Your goal = Once you find the line containing "(PID = 19)</td>" in the data below, copy it and each following line exactly, up to and including the line containing "-91 as a placeholder for empty values.</p>", and nothing else.

Data in this exercise =
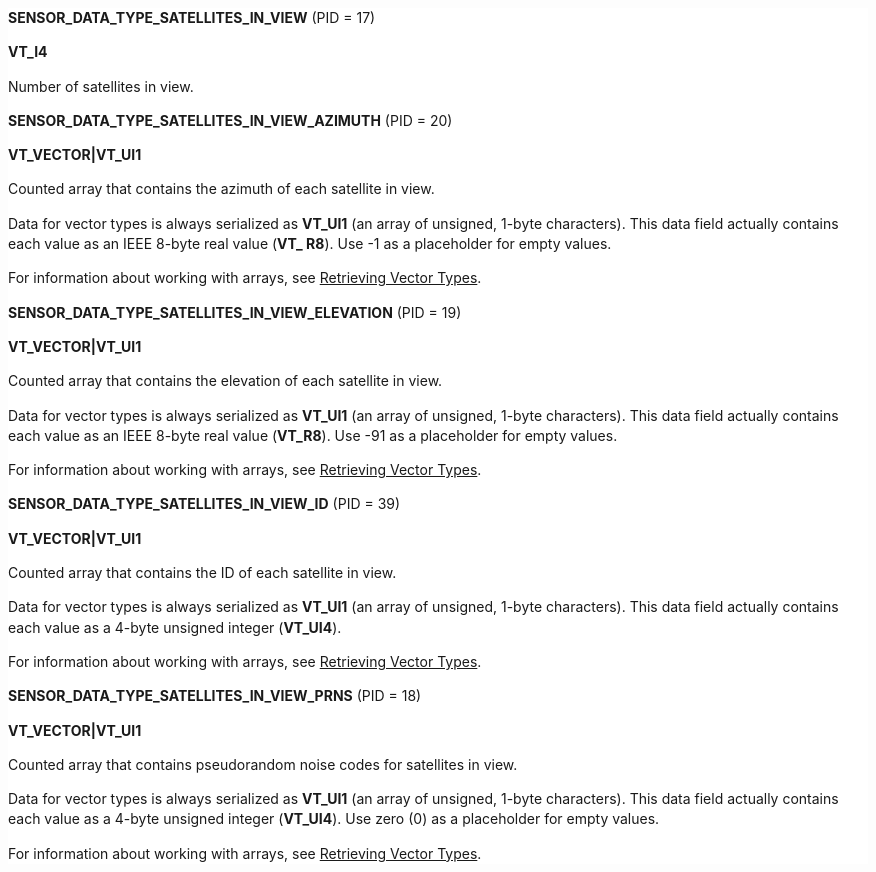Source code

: <tr class="odd">
<td><span id="SENSOR_DATA_TYPE_SATELLITES_IN_VIEW"></span><span id="sensor_data_type_satellites_in_view"></span>
<strong>SENSOR_DATA_TYPE_SATELLITES_IN_VIEW</strong>
(PID = 17)</td>
<td><p><strong>VT_I4</strong></p>
<p>Number of satellites in view.</p></td>
</tr>
<tr class="even">
<td><span id="SENSOR_DATA_TYPE_SATELLITES_IN_VIEW_AZIMUTH"></span><span id="sensor_data_type_satellites_in_view_azimuth"></span>
<strong>SENSOR_DATA_TYPE_SATELLITES_IN_VIEW_AZIMUTH</strong>
(PID = 20)</td>
<td><p><strong>VT_VECTOR|VT_UI1</strong></p>
<p>Counted array that contains the azimuth of each satellite in view.</p>
<p>Data for vector types is always serialized as <strong>VT_UI1</strong> (an array of unsigned, 1-byte characters). This data field actually contains each value as an IEEE 8-byte real value (<strong>VT_ R8</strong>). Use -1 as a placeholder for empty values.</p>
<p>For information about working with arrays, see <a href="/windows/desktop/SensorsAPI/retrieving-vector-types" data-raw-source="[Retrieving Vector Types](/windows/desktop/SensorsAPI/retrieving-vector-types)">Retrieving Vector Types</a>.</p></td>
</tr>
<tr class="odd">
<td><span id="SENSOR_DATA_TYPE_SATELLITES_IN_VIEW_ELEVATION"></span><span id="sensor_data_type_satellites_in_view_elevation"></span>
<strong>SENSOR_DATA_TYPE_SATELLITES_IN_VIEW_ELEVATION</strong>
(PID = 19)</td>
<td><p><strong>VT_VECTOR|VT_UI1</strong></p>
<p>Counted array that contains the elevation of each satellite in view.</p>
<p>Data for vector types is always serialized as <strong>VT_UI1</strong> (an array of unsigned, 1-byte characters). This data field actually contains each value as an IEEE 8-byte real value (<strong>VT_R8</strong>). Use -91 as a placeholder for empty values.</p>
<p>For information about working with arrays, see <a href="/windows/desktop/SensorsAPI/retrieving-vector-types" data-raw-source="[Retrieving Vector Types](/windows/desktop/SensorsAPI/retrieving-vector-types)">Retrieving Vector Types</a>.</p></td>
</tr>
<tr class="even">
<td><span id="SENSOR_DATA_TYPE_SATELLITES_IN_VIEW_ID"></span><span id="sensor_data_type_satellites_in_view_id"></span>
<strong>SENSOR_DATA_TYPE_SATELLITES_IN_VIEW_ID</strong>
(PID = 39)</td>
<td><p><strong>VT_VECTOR|VT_UI1</strong></p>
<p>Counted array that contains the ID of each satellite in view.</p>
<p>Data for vector types is always serialized as <strong>VT_UI1</strong> (an array of unsigned, 1-byte characters). This data field actually contains each value as a 4-byte unsigned integer (<strong>VT_UI4</strong>).</p>
<p>For information about working with arrays, see <a href="/windows/desktop/SensorsAPI/retrieving-vector-types" data-raw-source="[Retrieving Vector Types](/windows/desktop/SensorsAPI/retrieving-vector-types)">Retrieving Vector Types</a>.</p></td>
</tr>
<tr class="odd">
<td><span id="SENSOR_DATA_TYPE_SATELLITES_IN_VIEW_PRNS"></span><span id="sensor_data_type_satellites_in_view_prns"></span>
<strong>SENSOR_DATA_TYPE_SATELLITES_IN_VIEW_PRNS</strong>
(PID = 18)</td>
<td><p><strong>VT_VECTOR|VT_UI1</strong></p>
<p>Counted array that contains pseudorandom noise codes for satellites in view.</p>
<p>Data for vector types is always serialized as <strong>VT_UI1</strong> (an array of unsigned, 1-byte characters). This data field actually contains each value as a 4-byte unsigned integer (<strong>VT_UI4</strong>). Use zero (0) as a placeholder for empty values.</p>
<p>For information about working with arrays, see <a href="/windows/desktop/SensorsAPI/retrieving-vector-types" data-raw-source="[Retrieving Vector Types](/windows/desktop/SensorsAPI/retrieving-vector-types)">Retrieving Vector Types</a>.</p></td>
</tr>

Exercise output =
(PID = 19)</td>
<td><p><strong>VT_VECTOR|VT_UI1</strong></p>
<p>Counted array that contains the elevation of each satellite in view.</p>
<p>Data for vector types is always serialized as <strong>VT_UI1</strong> (an array of unsigned, 1-byte characters). This data field actually contains each value as an IEEE 8-byte real value (<strong>VT_R8</strong>). Use -91 as a placeholder for empty values.</p>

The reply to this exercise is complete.